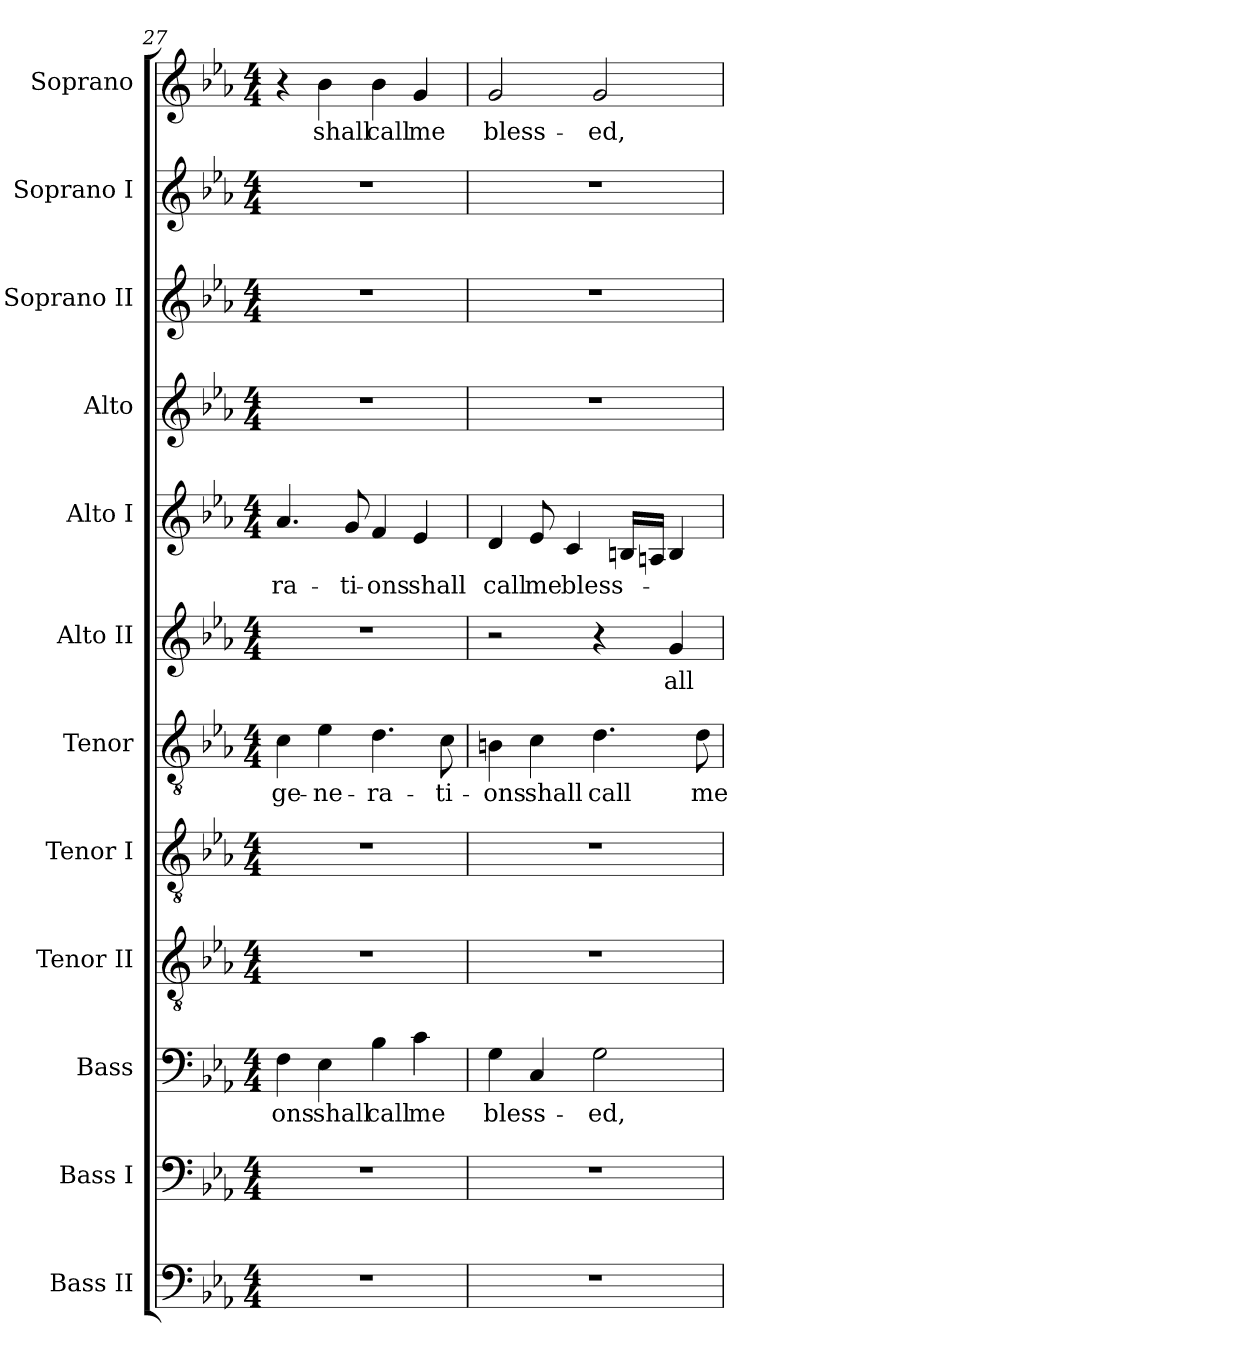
**kern	**kern	**kern	**text	**kern	**kern	**kern	**text	**kern	**text	**kern	**text	**kern	**kern	**kern	**kern	**text
*part12	*part11	*part10	*part10	*part9	*part8	*part7	*part7	*part6	*part6	*part5	*part5	*part4	*part3	*part2	*part1	*part1
*staff12	*staff11	*staff10	*staff10	*staff9	*staff8	*staff7	*staff7	*staff6	*staff6	*staff5	*staff5	*staff4	*staff3	*staff2	*staff1	*staff1
*I"Bass II	*I"Bass I	*I"Bass	*	*I"Tenor II	*I"Tenor I	*I"Tenor	*	*I"Alto II	*	*I"Alto I	*	*I"Alto	*I"Soprano II	*I"Soprano I	*I"Soprano	*
*I'BII	*I'BI	*I'B	*	*I'TII	*I'TI	*I'T	*	*I'AII	*	*I'AI	*	*I'A	*I'SII	*I'SI	*I'S	*
*clefF4	*clefF4	*clefF4	*	*clefGv2	*clefGv2	*clefGv2	*	*clefG2	*	*clefG2	*	*clefG2	*clefG2	*clefG2	*clefG2	*
*ITrd7c12	*	*ITrd7c12	*	*ITrd7c12	*ITrd7c12	*ITrd7c12	*	*	*	*	*	*	*	*	*	*
*k[b-e-a-]	*k[b-e-a-]	*k[b-e-a-]	*	*k[b-e-a-]	*k[b-e-a-]	*k[b-e-a-]	*	*k[b-e-a-]	*	*k[b-e-a-]	*	*k[b-e-a-]	*k[b-e-a-]	*k[b-e-a-]	*k[b-e-a-]	*
*E-:	*E-:	*E-:	*	*E-:	*E-:	*E-:	*	*E-:	*	*E-:	*	*E-:	*E-:	*E-:	*E-:	*
*M4/4	*M4/4	*M4/4	*	*M4/4	*M4/4	*M4/4	*	*M4/4	*	*M4/4	*	*M4/4	*M4/4	*M4/4	*M4/4	*
=27	=27	=27	=27	=27	=27	=27	=27	=27	=27	=27	=27	=27	=27	=27	=27	=27
!	!	!	!LO:LY:b:color=#000000	!	!	!	!	!	!	!	!	!	!	!	!	!
!	!	!	!	!	!	!	!LO:LY:b:color=#000000	!	!	!	!	!	!	!	!	!
!	!	!	!	!	!	!	!	!	!	!	!LO:LY:b:color=#000000	!	!	!	!	!
1r	1r	4FFi\	-ons	1r	1r	4Ci\	ge-	1r	.	4.a-i/	-ra-	1r	1r	1r	4r	.
!	!	!	!LO:LY:b:color=#000000	!	!	!	!	!	!	!	!	!	!	!	!	!
!	!	!	!	!	!	!	!LO:LY:b:color=#000000	!	!	!	!	!	!	!	!	!
!	!	!	!	!	!	!	!	!	!	!	!	!	!	!	!	!LO:LY:b:color=#000000
.	.	4EE-i\	shall	.	.	4E-i\	-ne-	.	.	.	.	.	.	.	4b-i\	shall
!	!	!	!	!	!	!	!	!	!	!	!LO:LY:b:color=#000000	!	!	!	!	!
.	.	.	.	.	.	.	.	.	.	8gi/	-ti-	.	.	.	.	.
!	!	!	!LO:LY:b:color=#000000	!	!	!	!	!	!	!	!	!	!	!	!	!
!	!	!	!	!	!	!	!LO:LY:b:color=#000000	!	!	!	!	!	!	!	!	!
!	!	!	!	!	!	!	!	!	!	!	!LO:LY:b:color=#000000	!	!	!	!	!
!	!	!	!	!	!	!	!	!	!	!	!	!	!	!	!	!LO:LY:b:color=#000000
.	.	4BB-i\	call	.	.	4.Di\	-ra-	.	.	4fi/	-ons	.	.	.	4b-i\	call
!	!	!	!LO:LY:b:color=#000000	!	!	!	!	!	!	!	!	!	!	!	!	!
!	!	!	!	!	!	!	!	!	!	!	!LO:LY:b:color=#000000	!	!	!	!	!
!	!	!	!	!	!	!	!	!	!	!	!	!	!	!	!	!LO:LY:b:color=#000000
.	.	4Ci\	me	.	.	.	.	.	.	4e-i/	shall	.	.	.	4gi/	me
!	!	!	!	!	!	!	!LO:LY:b:color=#000000	!	!	!	!	!	!	!	!	!
.	.	.	.	.	.	8Ci\	-ti-	.	.	.	.	.	.	.	.	.
!!LO:LB:g=z
=28	=28	=28	=28	=28	=28	=28	=28	=28	=28	=28	=28	=28	=28	=28	=28	=28
!	!	!	!LO:LY:b:color=#000000	!	!	!	!	!	!	!	!	!	!	!	!	!
!	!	!	!	!	!	!	!LO:LY:b:color=#000000	!	!	!	!	!	!	!	!	!
!	!	!	!	!	!	!	!	!	!	!	!LO:LY:b:color=#000000	!	!	!	!	!
!	!	!	!	!	!	!	!	!	!	!	!	!	!	!	!	!LO:LY:b:color=#000000
1r	1r	4GGi\	bless-	1r	1r	4BBni\	-ons	2r	.	4di/	call	1r	1r	1r	2gi/	bless-
!	!	!	!	!	!	!	!LO:LY:b:color=#000000	!	!	!	!	!	!	!	!	!
!	!	!	!	!	!	!	!	!	!	!	!LO:LY:b:color=#000000	!	!	!	!	!
.	.	4CCi/	.	.	.	4Ci\	shall	.	.	8e-i/	me	.	.	.	.	.
!	!	!	!	!	!	!	!	!	!	!	!LO:LY:b:color=#000000	!	!	!	!	!
.	.	.	.	.	.	.	.	.	.	4ci/	bless-	.	.	.	.	.
!	!	!	!LO:LY:b:color=#000000	!	!	!	!	!	!	!	!	!	!	!	!	!
!	!	!	!	!	!	!	!LO:LY:b:color=#000000	!	!	!	!	!	!	!	!	!
!	!	!	!	!	!	!	!	!	!	!	!	!	!	!	!	!LO:LY:b:color=#000000
.	.	2GGi\	-ed,	.	.	4.Di\	call	4r	.	.	.	.	.	.	2gi/	-ed,
.	.	.	.	.	.	.	.	.	.	16Bni/LL	.	.	.	.	.	.
.	.	.	.	.	.	.	.	.	.	16Ani/JJ	.	.	.	.	.	.
!	!	!	!	!	!	!	!	!	!LO:LY:b:color=#000000	!	!	!	!	!	!	!
.	.	.	.	.	.	.	.	4gi/	all	4Bi/	.	.	.	.	.	.
!	!	!	!	!	!	!	!LO:LY:b:color=#000000	!	!	!	!	!	!	!	!	!
.	.	.	.	.	.	8Di\	me	.	.	.	.	.	.	.	.	.
=	=	=	=	=	=	=	=	=	=	=	=	=	=	=	=	=
*-	*-	*-	*-	*-	*-	*-	*-	*-	*-	*-	*-	*-	*-	*-	*-	*-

####

**REQUEST:** In the material, how many lines contain the string "shall", with case counting? Give only the number.

**CORRECT OUTPUT:** 3